The move could hamper genuine trade in the commodity and also put a check on deliveries since traders would be forced to shift their positions to other months’ contracts when they cross the limit. This could badly affect the trade, especially exports, said trade sources. Anupam Mishra and Rajiv Agarwal, directors of FMC who were here in connection with the awareness programme organized by NCDEX, said the regulator would look into the deliveries that have taken place over the last few months and based on this, would consider a relook at the higher margins and lower open positions in pepper.
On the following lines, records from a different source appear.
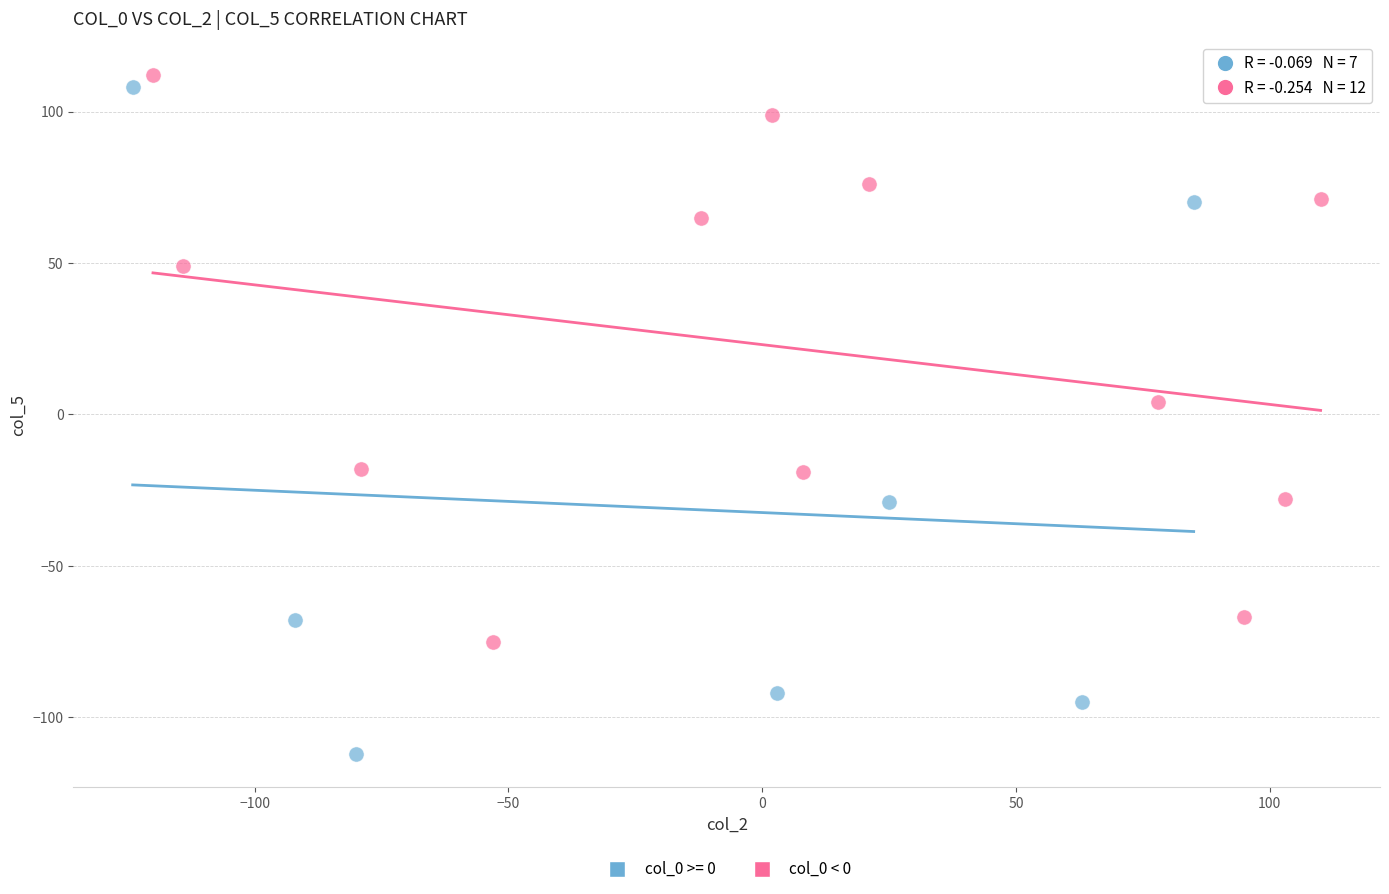

Which series has the largest Y range (max minus min)?

col_0 >= 0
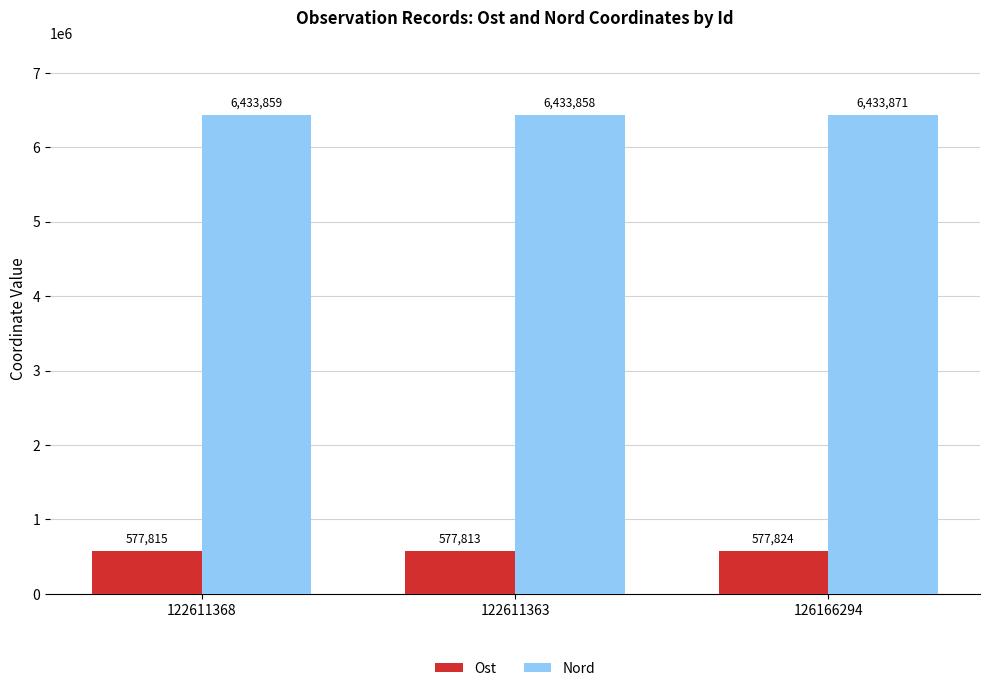

Rank the series at 122611368 from lowest to highest value.

Ost, Nord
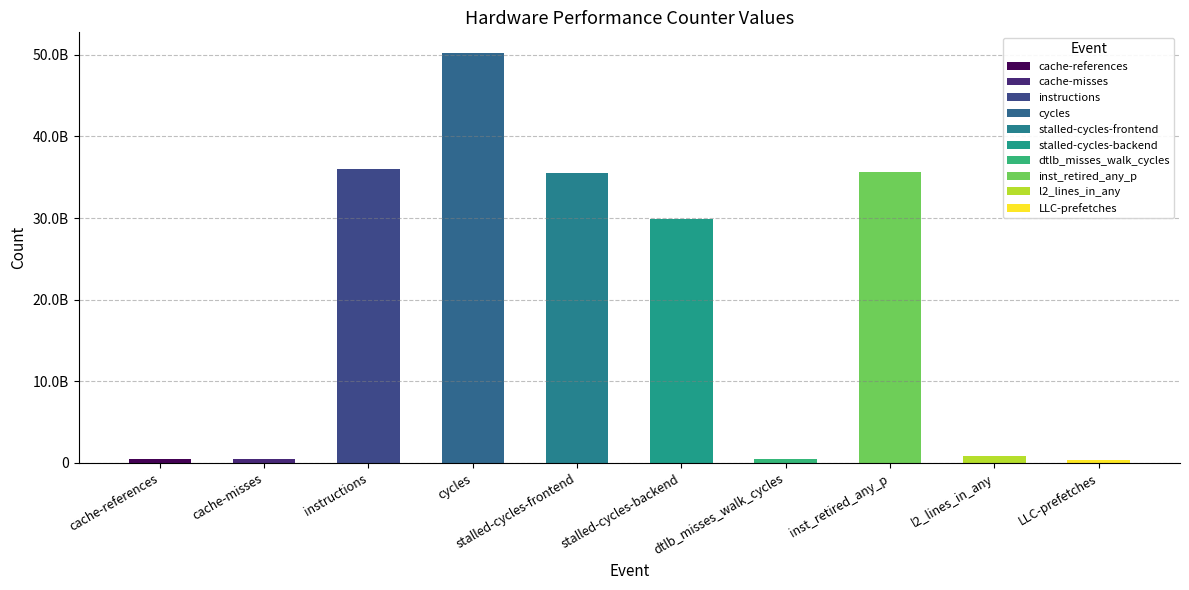

At which label does the data first exceed 29866048160?

instructions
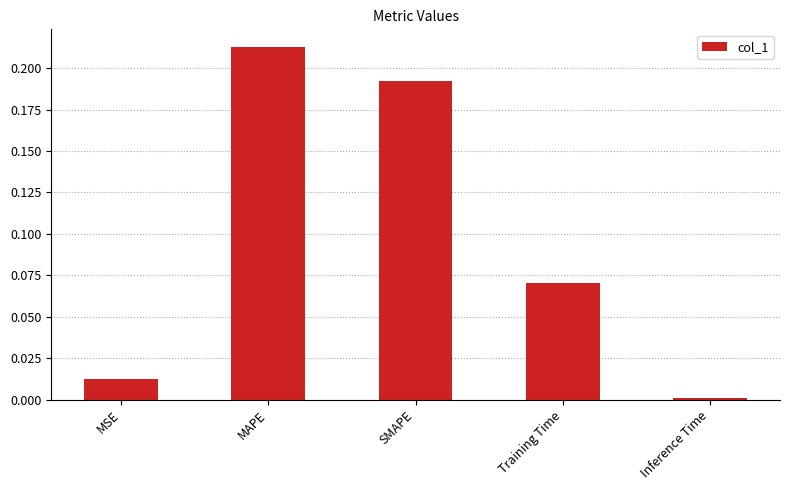

At which category does the chart reach its peak across all series?

MAPE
It would have to determine whether the rise in price, now ruling over Rs160 a kg for some of the contracts, was based on strong fundamentals or mere speculation, on which basis a decision would be taken soon.
The Spices Board, the government’s trade promotion body, had recently announced that during the last fiscal, total pepper exports from the country reached 28,750 tonnes, valued at Rs306.2 crore. The unit value had gone up to Rs106.50 per kg. In the wake of tight global supply with production estimated to be 2.66 lakh tonnes in 2007—down from 2.7 lakh tonnes the previous year—prices as well as Indian pepper exports were bound to go up, both the board and trade body All-India Spice Exporters Forum felt. Forum chairperson Sushma Srikandath said export enquiries for Indian pepper were coming in and shipments were expected to happen soon.
C.P. Krishnan of broking house Geojit Financial Services and Giby Mathew of another Kochi-based firm, JRG Commodities, said most farmers, exporters, cooperative societies, hedgers and members had delivered more than the proposed near-month limits.
The proposed regulatory measures would certainly reduce the delivery participation which ultimately could lead to price rigging and manipulation. The present rules would only drive away small investors and growers as they would not be able to afford higher margins, they said.
There was growing export demand and hedgers and exporters with genuine export contracts and long positions at exchanges—or purchases made in anticipation of a higher price at a later date—needed to be exempted from all such additional margins and position limits, they added.
FMC was also looking at suggestions from different quarters like margin slabs for clients where at the lower end, there would be the normal margin, which could go up on the basis of higher positions.
S. Kannan, of Kotak Commodity Services Ltd, said prices had gone up in the wake of reports of a 20% shortage in the global market, coupled with a poor domestic crop. NCDEX volumes had increased in March (11.97%) and April (82.21%) as prices had been rising consistently, following good fundamentals. However, the position limits and increase in margins during April had drastically reduced the trading volume, with May registering a fall of 56.57% compared with the April trade.
“The positions and margins controls are a part of risk management system that any exchange has to comply with when faced with a prolonged period of high volatility. The 10-day volatility in black pepper had shot up to 57.44% during April and it was no surprise that exchanges raised the margin requirements,” Kannan added. “After falling back to 18.6% on 14 May 2007, volatility of black pepper is again on the rise. Currently, it is 33.08%. Although the figure shows that high margins amid position limits have dried down volumes, a dynamic monitoring of price swings is a must and margins should be brought down only at times of lower volatilities. Although the price rise is genuine given the positive fundamentals, dynamic margin controls are a must as a part of effective risk management control,” Kannan said.